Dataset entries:
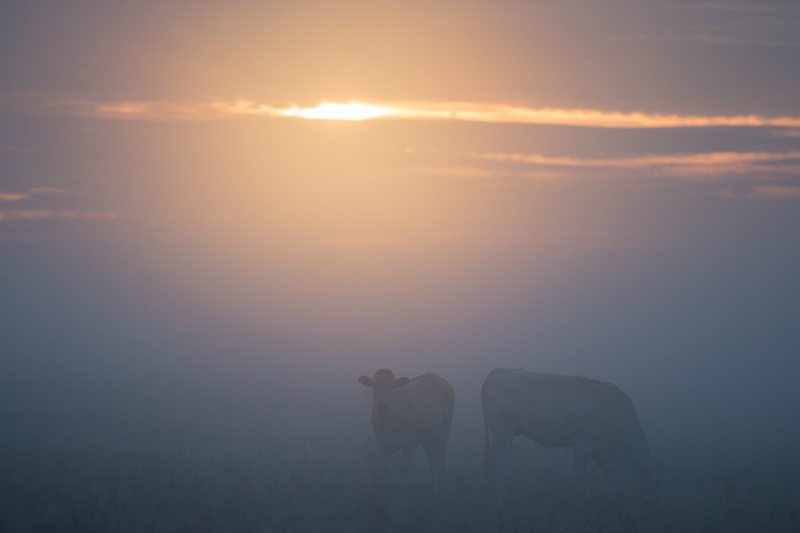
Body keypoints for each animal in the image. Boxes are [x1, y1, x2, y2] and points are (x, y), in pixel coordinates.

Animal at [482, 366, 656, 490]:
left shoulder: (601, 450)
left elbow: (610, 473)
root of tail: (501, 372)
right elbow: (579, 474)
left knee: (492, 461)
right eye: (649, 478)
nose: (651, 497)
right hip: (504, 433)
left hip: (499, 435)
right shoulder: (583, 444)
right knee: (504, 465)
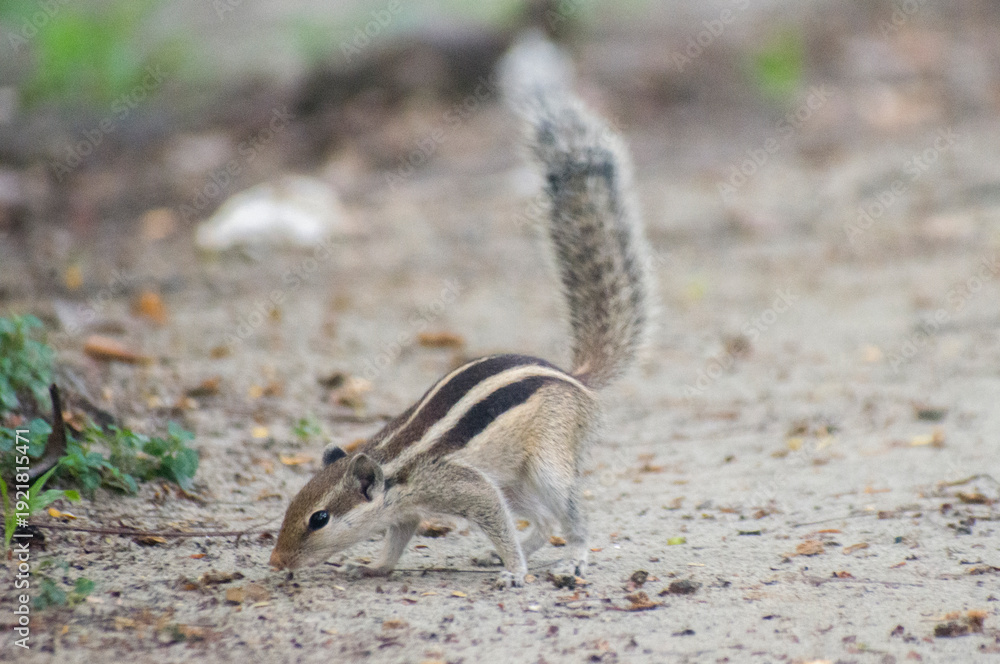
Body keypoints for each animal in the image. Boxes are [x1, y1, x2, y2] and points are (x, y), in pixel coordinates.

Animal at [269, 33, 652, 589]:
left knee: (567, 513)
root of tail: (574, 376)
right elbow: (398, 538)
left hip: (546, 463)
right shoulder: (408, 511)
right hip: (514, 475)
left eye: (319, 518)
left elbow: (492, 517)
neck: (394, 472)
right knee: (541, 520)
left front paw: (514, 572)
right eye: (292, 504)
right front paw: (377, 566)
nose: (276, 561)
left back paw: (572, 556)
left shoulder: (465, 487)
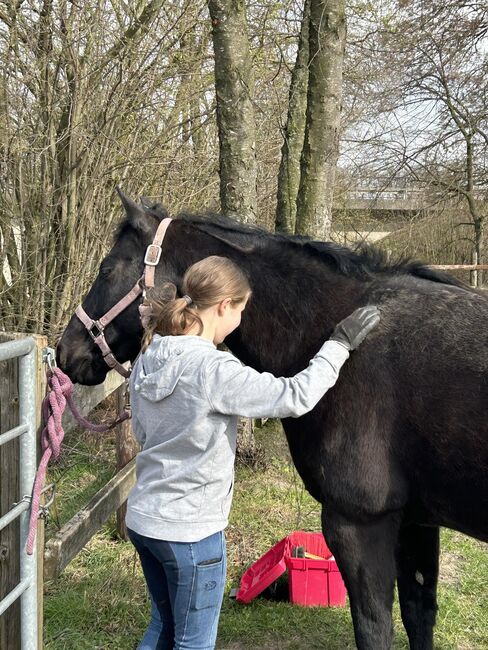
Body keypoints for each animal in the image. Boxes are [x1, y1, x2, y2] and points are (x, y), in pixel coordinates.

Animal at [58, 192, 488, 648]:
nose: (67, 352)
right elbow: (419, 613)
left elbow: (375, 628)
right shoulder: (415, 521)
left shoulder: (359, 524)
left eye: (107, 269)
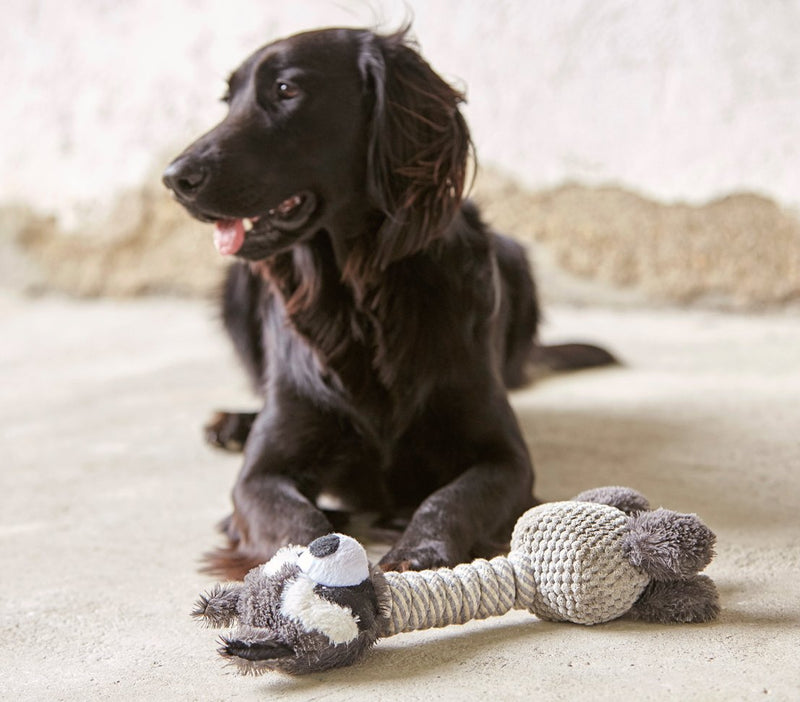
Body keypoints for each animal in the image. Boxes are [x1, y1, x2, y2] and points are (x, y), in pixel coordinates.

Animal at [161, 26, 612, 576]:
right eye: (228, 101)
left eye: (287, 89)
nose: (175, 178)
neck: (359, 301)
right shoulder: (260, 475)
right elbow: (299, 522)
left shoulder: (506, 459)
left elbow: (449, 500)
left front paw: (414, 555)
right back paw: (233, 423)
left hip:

• _What is required_
Without the pictures, transcribe exactly the lines above from the one containing "right shoulder: (415, 521)" through the last.

• _Answer_
right shoulder: (415, 521)
left shoulder: (359, 524)
left eye: (107, 269)
Body keypoints for each animal in the image. Boxes are [x1, y1, x2, y2] and points are (x, y), in pixel coordinates.

Animal at [161, 26, 612, 576]:
right eye: (228, 101)
left eye: (287, 89)
nose: (175, 178)
neck: (359, 301)
right shoulder: (260, 475)
right elbow: (299, 522)
left shoulder: (506, 459)
left elbow: (449, 500)
left front paw: (414, 555)
right back paw: (233, 423)
left hip:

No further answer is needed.